Operations over cell data arrays can be vectorized

CarlinLiao commented 4 months ago

In the process of adapting the cell data arrays from the Provider to grab phenotypes quickly, I've discovered that operations over CellDataArrays.phenotype can be vectorized using numpy and still yield the same result. Numpy appears to support the same bitwise operations python3.12 does and can do so in a fraction of the runtime.

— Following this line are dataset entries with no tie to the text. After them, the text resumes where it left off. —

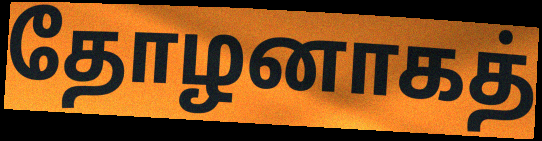
தோழனாகத்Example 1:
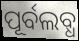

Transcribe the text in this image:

ପୂର୍ବଲବ୍ଧ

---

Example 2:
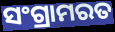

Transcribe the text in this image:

ସଂଗ୍ରାମରତ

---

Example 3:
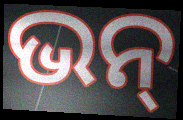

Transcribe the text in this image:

ଭନ୍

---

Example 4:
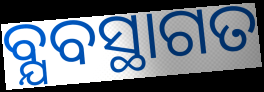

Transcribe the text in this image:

ବ୍ଯବସ୍ଥାଗତ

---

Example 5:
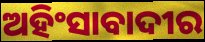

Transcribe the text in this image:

ଅହିଂସାବାଦୀର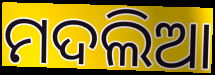
ମଦଲିଆ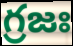
గ్రజః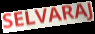
SELVARAJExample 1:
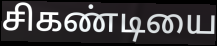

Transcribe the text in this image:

சிகண்டியை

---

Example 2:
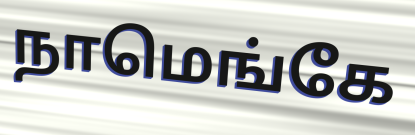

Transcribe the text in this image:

நாமெங்கே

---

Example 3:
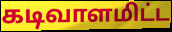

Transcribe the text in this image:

கடிவாளமிட்ட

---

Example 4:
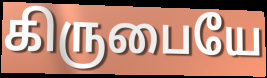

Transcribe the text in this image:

கிருபையே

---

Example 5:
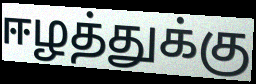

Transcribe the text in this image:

ஈழத்துக்கு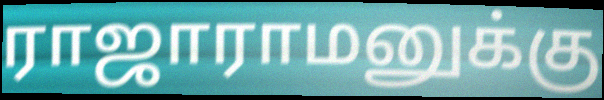
ராஜாராமனுக்கு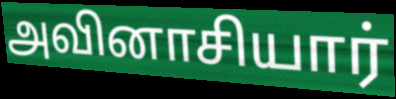
அவினாசியார்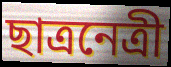
ছাত্রনেত্রী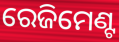
ରେଜିମେଣ୍ଟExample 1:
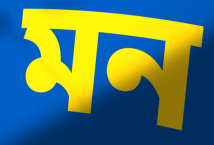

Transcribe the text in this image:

মন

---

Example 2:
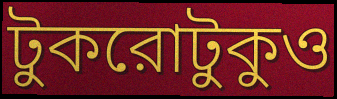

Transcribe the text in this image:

টুকরোটুকুও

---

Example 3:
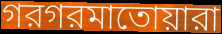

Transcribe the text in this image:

গরগরমাতোয়ারা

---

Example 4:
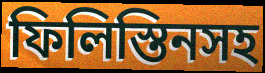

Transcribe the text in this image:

ফিলিস্তিনসহ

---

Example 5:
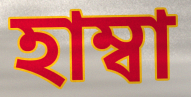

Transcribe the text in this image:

হাম্বাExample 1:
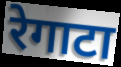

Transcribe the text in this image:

रेगाटा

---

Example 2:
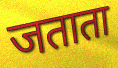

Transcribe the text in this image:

जताता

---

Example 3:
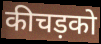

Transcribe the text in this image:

कीचड़को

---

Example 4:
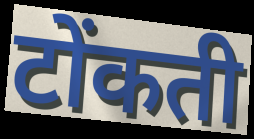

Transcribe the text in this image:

टोंकती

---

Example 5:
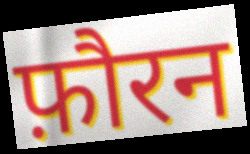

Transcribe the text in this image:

फ़ौरनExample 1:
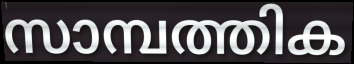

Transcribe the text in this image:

സാമ്പത്തിക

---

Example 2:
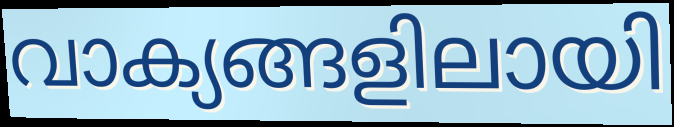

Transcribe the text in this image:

വാക്യങ്ങളിലായി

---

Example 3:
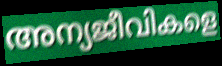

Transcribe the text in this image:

അന്യജീവികളെ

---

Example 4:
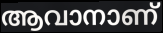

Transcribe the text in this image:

ആവാനാണ്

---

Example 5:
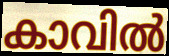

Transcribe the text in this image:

കാവിൽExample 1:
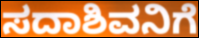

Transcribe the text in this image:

ಸದಾಶಿವನಿಗೆ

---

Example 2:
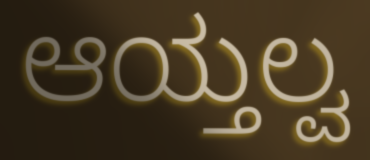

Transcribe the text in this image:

ಆಯ್ತಲ್ವ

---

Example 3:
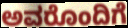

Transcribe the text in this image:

ಅವರೊಂದಿಗೆ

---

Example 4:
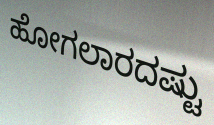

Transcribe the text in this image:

ಹೋಗಲಾರದಷ್ಟು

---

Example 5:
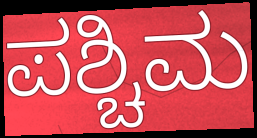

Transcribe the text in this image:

Consider the following snippet:

j = ComputationJobReference(-1, STUDY, sample)
p = CountsProvider(j)
arrays = p.get_cell_data_arrays()
features = tuple(n.symbol for n in arrays.feature_names.names)
signatures = {phenotype_name: tuple(map(lambda m: cast(int, p._compute_signature(m, features)),
                                        (phenotype.positive_markers, phenotype.negative_markers)))
              for phenotype_name, phenotype in phenotypes.items()}
df_sample_for = pd.DataFrame(arrays.location.T, index=arrays.identifiers, columns=['x', 'y'])
df_sample_vec = df_sample_for.copy()

for phenotype_name, (positives_mask, negatives_mask) in signatures.items():
    t0 = time()
    for i, _entry in enumerate(integers):
        entry = int(_entry)
        df_sample_for.loc[arrays.identifiers[i], phenotype_name] = \
            (entry | positives_mask == entry) and (~entry | negatives_mask == ~entry)
    print(f'  For loop runtime: {int((time() - t0) // 60)}m {int((time() - t0) % 60)}s')

    t0 = time()
    entry = arrays.phenotype.astype(int)
    df_sample_vec[phenotype_name] = (entry | positives_mask == entry) & (
        ~entry | negatives_mask == ~entry)
    print(f'Vectorized runtime: {int((time() - t0) // 60)}m {int((time() - t0) % 60)}s')
    break

print('Values are identical:', np.all(df_sample_for == df_sample_vec))
print(df_sample_for.head())

Output

  For loop runtime: 1m 39s
Vectorized runtime: 0m 0s
Values are identical: True
             x    y Hoechst
9729303  35460  510    True
9729304  35515  514   False
9729305  35440  519    True
9729306  35424  520    True
9729307  35357  529   False

jimmymathews commented 4 months ago

I think you're getting a lot of overhead in your "for loop" case from the Pandas DataFrame wrapper and assignment access by index. I added a comparison against a simple for loop, and also against the variant using python builtin map. The snippet seems to be missing some context (phenotypes, integers, imports), so I altered it slightly:

from typing import cast
from time import time

from pandas import DataFrame
from numpy import all as np_all
from numpy import array

from spatialprofilingtoolbox.ondemand.job_reference import ComputationJobReference
from spatialprofilingtoolbox.ondemand.providers.counts_provider import CountsProvider

def test_timing_counts():
    study = 'Melanoma intralesional IL2'
    sample = 'lesion 3_2'
    j = ComputationJobReference(-1, study, sample)
    p = CountsProvider(j)
    print(f'Pulling data arrays for {sample}.')
    arrays = p.get_cell_data_arrays()
    features = tuple(n.symbol for n in arrays.feature_names.names)
    positives_mask = CountsProvider._compute_signature(('CD3', 'CD4'), features)
    negatives_mask = CountsProvider._compute_signature(('B2M',), features)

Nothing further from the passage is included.